[Opening TASK INPUT section]
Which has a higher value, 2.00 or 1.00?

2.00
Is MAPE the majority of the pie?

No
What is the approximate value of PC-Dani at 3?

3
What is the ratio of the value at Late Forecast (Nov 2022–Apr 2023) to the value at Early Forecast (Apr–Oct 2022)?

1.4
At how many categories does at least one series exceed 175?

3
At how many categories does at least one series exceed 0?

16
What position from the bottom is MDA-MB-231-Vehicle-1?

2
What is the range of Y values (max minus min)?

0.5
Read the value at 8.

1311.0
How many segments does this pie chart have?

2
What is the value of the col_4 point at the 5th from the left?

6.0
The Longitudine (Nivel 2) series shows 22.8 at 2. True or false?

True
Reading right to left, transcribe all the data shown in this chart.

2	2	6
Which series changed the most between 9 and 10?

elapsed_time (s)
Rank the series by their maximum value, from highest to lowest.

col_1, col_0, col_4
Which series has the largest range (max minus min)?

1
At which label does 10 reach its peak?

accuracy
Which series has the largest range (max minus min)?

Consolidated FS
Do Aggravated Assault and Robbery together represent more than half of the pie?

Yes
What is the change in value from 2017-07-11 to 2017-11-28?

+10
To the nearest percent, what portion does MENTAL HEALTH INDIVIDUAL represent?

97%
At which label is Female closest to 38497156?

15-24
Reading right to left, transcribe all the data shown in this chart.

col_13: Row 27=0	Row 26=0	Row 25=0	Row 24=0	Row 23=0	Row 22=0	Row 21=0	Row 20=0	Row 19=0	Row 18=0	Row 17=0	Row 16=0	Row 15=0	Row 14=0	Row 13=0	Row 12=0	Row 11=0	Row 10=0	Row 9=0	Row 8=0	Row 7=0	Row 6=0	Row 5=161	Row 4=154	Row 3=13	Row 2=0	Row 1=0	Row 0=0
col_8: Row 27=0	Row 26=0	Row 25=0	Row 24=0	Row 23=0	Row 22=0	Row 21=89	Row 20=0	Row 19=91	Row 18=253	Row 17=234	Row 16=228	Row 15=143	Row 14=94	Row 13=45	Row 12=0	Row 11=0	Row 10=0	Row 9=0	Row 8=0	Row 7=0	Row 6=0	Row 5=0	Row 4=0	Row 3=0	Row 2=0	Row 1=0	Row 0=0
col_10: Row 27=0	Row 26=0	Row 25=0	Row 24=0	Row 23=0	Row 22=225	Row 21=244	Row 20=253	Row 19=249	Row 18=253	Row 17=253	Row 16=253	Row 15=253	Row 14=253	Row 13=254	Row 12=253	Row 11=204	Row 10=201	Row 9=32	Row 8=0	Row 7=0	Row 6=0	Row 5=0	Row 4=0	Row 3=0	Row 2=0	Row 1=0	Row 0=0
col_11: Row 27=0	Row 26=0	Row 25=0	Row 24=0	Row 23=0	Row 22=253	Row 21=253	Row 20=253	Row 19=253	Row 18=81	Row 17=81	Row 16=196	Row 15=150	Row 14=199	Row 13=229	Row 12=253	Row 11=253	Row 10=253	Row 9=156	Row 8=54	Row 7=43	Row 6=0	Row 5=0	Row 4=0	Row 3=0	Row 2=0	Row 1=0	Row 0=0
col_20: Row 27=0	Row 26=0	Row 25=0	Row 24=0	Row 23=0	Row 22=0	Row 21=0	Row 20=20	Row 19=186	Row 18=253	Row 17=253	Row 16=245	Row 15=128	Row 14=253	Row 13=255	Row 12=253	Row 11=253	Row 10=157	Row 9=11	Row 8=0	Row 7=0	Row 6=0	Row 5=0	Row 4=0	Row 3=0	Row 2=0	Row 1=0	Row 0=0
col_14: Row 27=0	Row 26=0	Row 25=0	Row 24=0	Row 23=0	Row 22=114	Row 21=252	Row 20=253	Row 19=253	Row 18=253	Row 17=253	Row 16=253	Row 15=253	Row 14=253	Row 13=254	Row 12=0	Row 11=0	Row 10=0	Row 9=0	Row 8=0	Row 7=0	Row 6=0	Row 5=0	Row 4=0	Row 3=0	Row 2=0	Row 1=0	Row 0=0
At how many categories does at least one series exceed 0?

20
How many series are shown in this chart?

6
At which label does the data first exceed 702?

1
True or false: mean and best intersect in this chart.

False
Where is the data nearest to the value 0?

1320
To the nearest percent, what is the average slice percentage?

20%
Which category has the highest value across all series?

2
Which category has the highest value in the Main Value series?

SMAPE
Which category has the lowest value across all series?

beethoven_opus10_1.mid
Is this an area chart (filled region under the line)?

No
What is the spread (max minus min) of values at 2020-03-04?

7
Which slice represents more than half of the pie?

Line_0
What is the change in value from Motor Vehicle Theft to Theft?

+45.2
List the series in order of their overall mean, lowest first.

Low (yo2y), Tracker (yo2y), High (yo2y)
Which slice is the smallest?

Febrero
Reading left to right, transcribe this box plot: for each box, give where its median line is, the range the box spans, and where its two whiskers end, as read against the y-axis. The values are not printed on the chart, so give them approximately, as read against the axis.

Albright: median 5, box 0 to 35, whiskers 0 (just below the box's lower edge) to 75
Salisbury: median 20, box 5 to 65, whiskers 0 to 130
[Closing TASK INPUT section]
*WHAT TO DO*:
Convert every line of the rows above into a numbered list, leaving out the blank lines.

*THE COMPLETED TASK*:
1. Which has a higher value, 2.00 or 1.00?
2. 2.00
3. Is MAPE the majority of the pie?
4. No
5. What is the approximate value of PC-Dani at 3?
6. 3
7. What is the ratio of the value at Late Forecast (Nov 2022–Apr 2023) to the value at Early Forecast (Apr–Oct 2022)?
8. 1.4
9. At how many categories does at least one series exceed 175?
10. 3
11. At how many categories does at least one series exceed 0?
12. 16
13. What position from the bottom is MDA-MB-231-Vehicle-1?
14. 2
15. What is the range of Y values (max minus min)?
16. 0.5
17. Read the value at 8.
18. 1311.0
19. How many segments does this pie chart have?
20. 2
21. What is the value of the col_4 point at the 5th from the left?
22. 6.0
23. The Longitudine (Nivel 2) series shows 22.8 at 2. True or false?
24. True
25. Reading right to left, transcribe all the data shown in this chart.
26. 2	2	6
27. Which series changed the most between 9 and 10?
28. elapsed_time (s)
29. Rank the series by their maximum value, from highest to lowest.
30. col_1, col_0, col_4
31. Which series has the largest range (max minus min)?
32. 1
33. At which label does 10 reach its peak?
34. accuracy
35. Which series has the largest range (max minus min)?
36. Consolidated FS
37. Do Aggravated Assault and Robbery together represent more than half of the pie?
38. Yes
39. What is the change in value from 2017-07-11 to 2017-11-28?
40. +10
41. To the nearest percent, what portion does MENTAL HEALTH INDIVIDUAL represent?
42. 97%
43. At which label is Female closest to 38497156?
44. 15-24
45. Reading right to left, transcribe all the data shown in this chart.
46. col_13: Row 27=0	Row 26=0	Row 25=0	Row 24=0	Row 23=0	Row 22=0	Row 21=0	Row 20=0	Row 19=0	Row 18=0	Row 17=0	Row 16=0	Row 15=0	Row 14=0	Row 13=0	Row 12=0	Row 11=0	Row 10=0	Row 9=0	Row 8=0	Row 7=0	Row 6=0	Row 5=161	Row 4=154	Row 3=13	Row 2=0	Row 1=0	Row 0=0
47. col_8: Row 27=0	Row 26=0	Row 25=0	Row 24=0	Row 23=0	Row 22=0	Row 21=89	Row 20=0	Row 19=91	Row 18=253	Row 17=234	Row 16=228	Row 15=143	Row 14=94	Row 13=45	Row 12=0	Row 11=0	Row 10=0	Row 9=0	Row 8=0	Row 7=0	Row 6=0	Row 5=0	Row 4=0	Row 3=0	Row 2=0	Row 1=0	Row 0=0
48. col_10: Row 27=0	Row 26=0	Row 25=0	Row 24=0	Row 23=0	Row 22=225	Row 21=244	Row 20=253	Row 19=249	Row 18=253	Row 17=253	Row 16=253	Row 15=253	Row 14=253	Row 13=254	Row 12=253	Row 11=204	Row 10=201	Row 9=32	Row 8=0	Row 7=0	Row 6=0	Row 5=0	Row 4=0	Row 3=0	Row 2=0	Row 1=0	Row 0=0
49. col_11: Row 27=0	Row 26=0	Row 25=0	Row 24=0	Row 23=0	Row 22=253	Row 21=253	Row 20=253	Row 19=253	Row 18=81	Row 17=81	Row 16=196	Row 15=150	Row 14=199	Row 13=229	Row 12=253	Row 11=253	Row 10=253	Row 9=156	Row 8=54	Row 7=43	Row 6=0	Row 5=0	Row 4=0	Row 3=0	Row 2=0	Row 1=0	Row 0=0
50. col_20: Row 27=0	Row 26=0	Row 25=0	Row 24=0	Row 23=0	Row 22=0	Row 21=0	Row 20=20	Row 19=186	Row 18=253	Row 17=253	Row 16=245	Row 15=128	Row 14=253	Row 13=255	Row 12=253	Row 11=253	Row 10=157	Row 9=11	Row 8=0	Row 7=0	Row 6=0	Row 5=0	Row 4=0	Row 3=0	Row 2=0	Row 1=0	Row 0=0
51. col_14: Row 27=0	Row 26=0	Row 25=0	Row 24=0	Row 23=0	Row 22=114	Row 21=252	Row 20=253	Row 19=253	Row 18=253	Row 17=253	Row 16=253	Row 15=253	Row 14=253	Row 13=254	Row 12=0	Row 11=0	Row 10=0	Row 9=0	Row 8=0	Row 7=0	Row 6=0	Row 5=0	Row 4=0	Row 3=0	Row 2=0	Row 1=0	Row 0=0
52. At how many categories does at least one series exceed 0?
53. 20
54. How many series are shown in this chart?
55. 6
56. At which label does the data first exceed 702?
57. 1
58. True or false: mean and best intersect in this chart.
59. False
60. Where is the data nearest to the value 0?
61. 1320
62. To the nearest percent, what is the average slice percentage?
63. 20%
64. Which category has the highest value across all series?
65. 2
66. Which category has the highest value in the Main Value series?
67. SMAPE
68. Which category has the lowest value across all series?
69. beethoven_opus10_1.mid
70. Is this an area chart (filled region under the line)?
71. No
72. What is the spread (max minus min) of values at 2020-03-04?
73. 7
74. Which slice represents more than half of the pie?
75. Line_0
76. What is the change in value from Motor Vehicle Theft to Theft?
77. +45.2
78. List the series in order of their overall mean, lowest first.
79. Low (yo2y), Tracker (yo2y), High (yo2y)
80. Which slice is the smallest?
81. Febrero
82. Reading left to right, transcribe this box plot: for each box, give where its median line is, the range the box spans, and where its two whiskers end, as read against the y-axis. The values are not printed on the chart, so give them approximately, as read against the axis.
83. Albright: median 5, box 0 to 35, whiskers 0 (just below the box's lower edge) to 75
84. Salisbury: median 20, box 5 to 65, whiskers 0 to 130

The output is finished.